Beefy Boxes and Bandwidth Generously Provided by pair Networks
Your skill will accomplish
what the force of many cannot

Comparing images

by Anonymous Monk
on Nov 27, 2006 at 02:22 UTC ( #586173=perlquestion: print w/replies, xml ) Need Help??
Anonymous Monk has asked for the wisdom of the Perl Monks concerning the following question:

There once was a post here on how to compare images to possibly detect if some images were IDENTICAL to another image to prevent users from uploading an image that is already on file. I don't remember the title of it and I remember someone saying it's not 100% accurate but it's more than accurate enough for a message board.

My question is, is there a way to compare just, well, the CODE of images to each other? Or like the image comparison stuff?
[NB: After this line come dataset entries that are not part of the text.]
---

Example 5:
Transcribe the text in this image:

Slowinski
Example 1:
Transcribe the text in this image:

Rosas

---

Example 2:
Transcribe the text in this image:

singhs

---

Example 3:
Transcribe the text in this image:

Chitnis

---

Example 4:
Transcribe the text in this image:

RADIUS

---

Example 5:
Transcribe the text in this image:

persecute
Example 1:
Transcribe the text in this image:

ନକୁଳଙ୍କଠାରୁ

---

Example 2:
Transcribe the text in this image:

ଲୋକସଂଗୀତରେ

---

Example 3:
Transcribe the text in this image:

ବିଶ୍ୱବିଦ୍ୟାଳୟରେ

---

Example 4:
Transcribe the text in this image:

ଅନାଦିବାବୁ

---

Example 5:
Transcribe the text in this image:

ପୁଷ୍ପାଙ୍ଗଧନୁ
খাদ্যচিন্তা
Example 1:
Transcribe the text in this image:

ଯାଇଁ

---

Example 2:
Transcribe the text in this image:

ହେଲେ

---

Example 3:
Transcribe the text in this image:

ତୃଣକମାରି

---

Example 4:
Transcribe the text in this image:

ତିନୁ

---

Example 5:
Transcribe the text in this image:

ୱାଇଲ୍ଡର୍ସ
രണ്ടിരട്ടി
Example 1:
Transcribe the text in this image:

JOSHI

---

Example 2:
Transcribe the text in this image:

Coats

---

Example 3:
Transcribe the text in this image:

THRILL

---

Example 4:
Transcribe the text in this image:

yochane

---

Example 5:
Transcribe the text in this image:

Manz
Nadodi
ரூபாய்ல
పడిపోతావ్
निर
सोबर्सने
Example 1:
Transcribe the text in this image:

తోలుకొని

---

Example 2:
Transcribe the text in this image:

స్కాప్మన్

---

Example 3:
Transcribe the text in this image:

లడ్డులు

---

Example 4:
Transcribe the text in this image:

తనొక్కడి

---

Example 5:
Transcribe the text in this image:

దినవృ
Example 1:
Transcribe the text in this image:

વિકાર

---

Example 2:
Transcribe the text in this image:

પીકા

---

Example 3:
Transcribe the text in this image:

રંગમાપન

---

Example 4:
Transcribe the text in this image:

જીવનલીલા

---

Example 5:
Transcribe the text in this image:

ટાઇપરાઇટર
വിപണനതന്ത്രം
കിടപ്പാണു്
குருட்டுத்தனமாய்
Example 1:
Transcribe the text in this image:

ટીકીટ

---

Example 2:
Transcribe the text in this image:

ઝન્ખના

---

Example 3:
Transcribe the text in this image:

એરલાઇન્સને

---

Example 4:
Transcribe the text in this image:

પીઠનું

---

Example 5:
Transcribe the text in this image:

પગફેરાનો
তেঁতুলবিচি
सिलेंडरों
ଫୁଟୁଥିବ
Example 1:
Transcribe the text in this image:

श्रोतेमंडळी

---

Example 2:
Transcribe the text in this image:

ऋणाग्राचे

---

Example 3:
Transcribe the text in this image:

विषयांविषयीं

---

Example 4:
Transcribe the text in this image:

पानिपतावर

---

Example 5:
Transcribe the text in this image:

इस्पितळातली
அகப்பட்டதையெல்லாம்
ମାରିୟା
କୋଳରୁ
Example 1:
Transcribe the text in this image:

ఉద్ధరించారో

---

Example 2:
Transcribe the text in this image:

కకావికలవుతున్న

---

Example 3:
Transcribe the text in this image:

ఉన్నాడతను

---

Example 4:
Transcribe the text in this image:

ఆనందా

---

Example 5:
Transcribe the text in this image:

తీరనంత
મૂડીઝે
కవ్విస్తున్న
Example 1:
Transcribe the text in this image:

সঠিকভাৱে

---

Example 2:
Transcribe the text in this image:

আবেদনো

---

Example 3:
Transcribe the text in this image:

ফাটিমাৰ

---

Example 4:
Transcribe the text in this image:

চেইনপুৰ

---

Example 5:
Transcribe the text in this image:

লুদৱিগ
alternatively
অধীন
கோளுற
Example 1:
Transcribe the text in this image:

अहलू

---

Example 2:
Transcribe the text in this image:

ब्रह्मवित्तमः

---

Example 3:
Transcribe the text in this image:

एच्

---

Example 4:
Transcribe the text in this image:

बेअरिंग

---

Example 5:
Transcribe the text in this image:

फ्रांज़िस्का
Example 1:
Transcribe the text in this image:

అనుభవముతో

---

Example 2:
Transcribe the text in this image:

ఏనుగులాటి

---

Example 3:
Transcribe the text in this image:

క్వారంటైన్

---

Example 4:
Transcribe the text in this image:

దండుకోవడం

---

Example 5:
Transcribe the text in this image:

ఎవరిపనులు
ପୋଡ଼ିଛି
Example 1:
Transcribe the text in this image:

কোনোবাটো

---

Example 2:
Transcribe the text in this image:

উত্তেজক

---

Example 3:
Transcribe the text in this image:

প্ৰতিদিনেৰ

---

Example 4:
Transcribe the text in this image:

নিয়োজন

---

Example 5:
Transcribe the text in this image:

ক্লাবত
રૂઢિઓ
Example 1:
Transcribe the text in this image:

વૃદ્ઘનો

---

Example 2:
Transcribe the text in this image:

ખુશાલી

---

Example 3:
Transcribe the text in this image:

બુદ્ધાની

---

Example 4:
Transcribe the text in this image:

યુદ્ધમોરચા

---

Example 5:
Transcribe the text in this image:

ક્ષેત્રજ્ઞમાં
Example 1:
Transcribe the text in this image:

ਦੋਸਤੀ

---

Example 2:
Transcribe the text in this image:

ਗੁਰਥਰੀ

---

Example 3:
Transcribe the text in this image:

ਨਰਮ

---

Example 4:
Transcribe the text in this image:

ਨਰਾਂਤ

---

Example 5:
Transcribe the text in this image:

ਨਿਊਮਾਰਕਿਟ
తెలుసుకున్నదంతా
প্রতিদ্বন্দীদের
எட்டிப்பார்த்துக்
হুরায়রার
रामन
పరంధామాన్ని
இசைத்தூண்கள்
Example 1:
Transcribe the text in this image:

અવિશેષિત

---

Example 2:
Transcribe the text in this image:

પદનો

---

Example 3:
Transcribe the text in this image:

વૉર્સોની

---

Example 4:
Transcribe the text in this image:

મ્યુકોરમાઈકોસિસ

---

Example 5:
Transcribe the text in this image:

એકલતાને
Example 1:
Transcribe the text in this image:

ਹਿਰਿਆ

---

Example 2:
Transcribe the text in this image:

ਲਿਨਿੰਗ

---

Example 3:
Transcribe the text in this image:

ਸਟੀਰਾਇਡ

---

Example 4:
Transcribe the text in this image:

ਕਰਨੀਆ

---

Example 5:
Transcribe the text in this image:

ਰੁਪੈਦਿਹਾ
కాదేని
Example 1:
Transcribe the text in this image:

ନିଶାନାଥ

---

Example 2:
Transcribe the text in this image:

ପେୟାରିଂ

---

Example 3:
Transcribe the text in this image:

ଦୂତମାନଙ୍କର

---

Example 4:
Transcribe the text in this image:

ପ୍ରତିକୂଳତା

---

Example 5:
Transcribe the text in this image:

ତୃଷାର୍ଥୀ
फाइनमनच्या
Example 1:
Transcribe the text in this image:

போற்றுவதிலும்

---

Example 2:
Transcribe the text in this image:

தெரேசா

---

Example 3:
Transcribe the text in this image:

It's hard to explain but to compare a new uploaded image to ALL uploaded images (a few thousand) isn't exactly possible so I was wondering

1) How do we compare images to each other?
2) Is it like a hex code or such where I can save the string of chars to a database and just compare that way instead of re-analyzing each image?

Thanks for your help!

Replies are listed 'Best First'.
Re: Comparing images
by SheridanCat (Pilgrim) on Nov 27, 2006 at 02:32 UTC
    You could retrieve and store the MD5 checksum for each image. Check out the Digest::MD5 modules for more on calculating the value. There are caveats to doing it this way - such as getting false positive matches - but it may at least point in a direction you can go.

      For a ready made solution of mine along these lines, see Re^3: Identical Files to Symbolic Links. It is not focused on images, but on files -like any solution of this kind- but that's what the OP seems to want anyway. BTW: I still plan on rewriting it, but "ASAP" has not come yet. And it's still serving me right for the moment. Go figure!

      I might be more concerned about false negative matches, but it depends upon what the OP meant by comparing images. You could upload a jpeg of a dog that gets an MD5sum of 00000 (or whatever). I could upload a png of that same photo and that gets an M5sum of ABDEF. Someone else could come along an upload another jpeg at a slightly different compression setting and get an MD5sum of A188F.

      They're all different files, but they all represent the same image. To try and compensate for that, it'd require a more advanced technique like one of the articles linked to later on here in the thread to actually compare upon how the image actually looks, not merely how it's stored.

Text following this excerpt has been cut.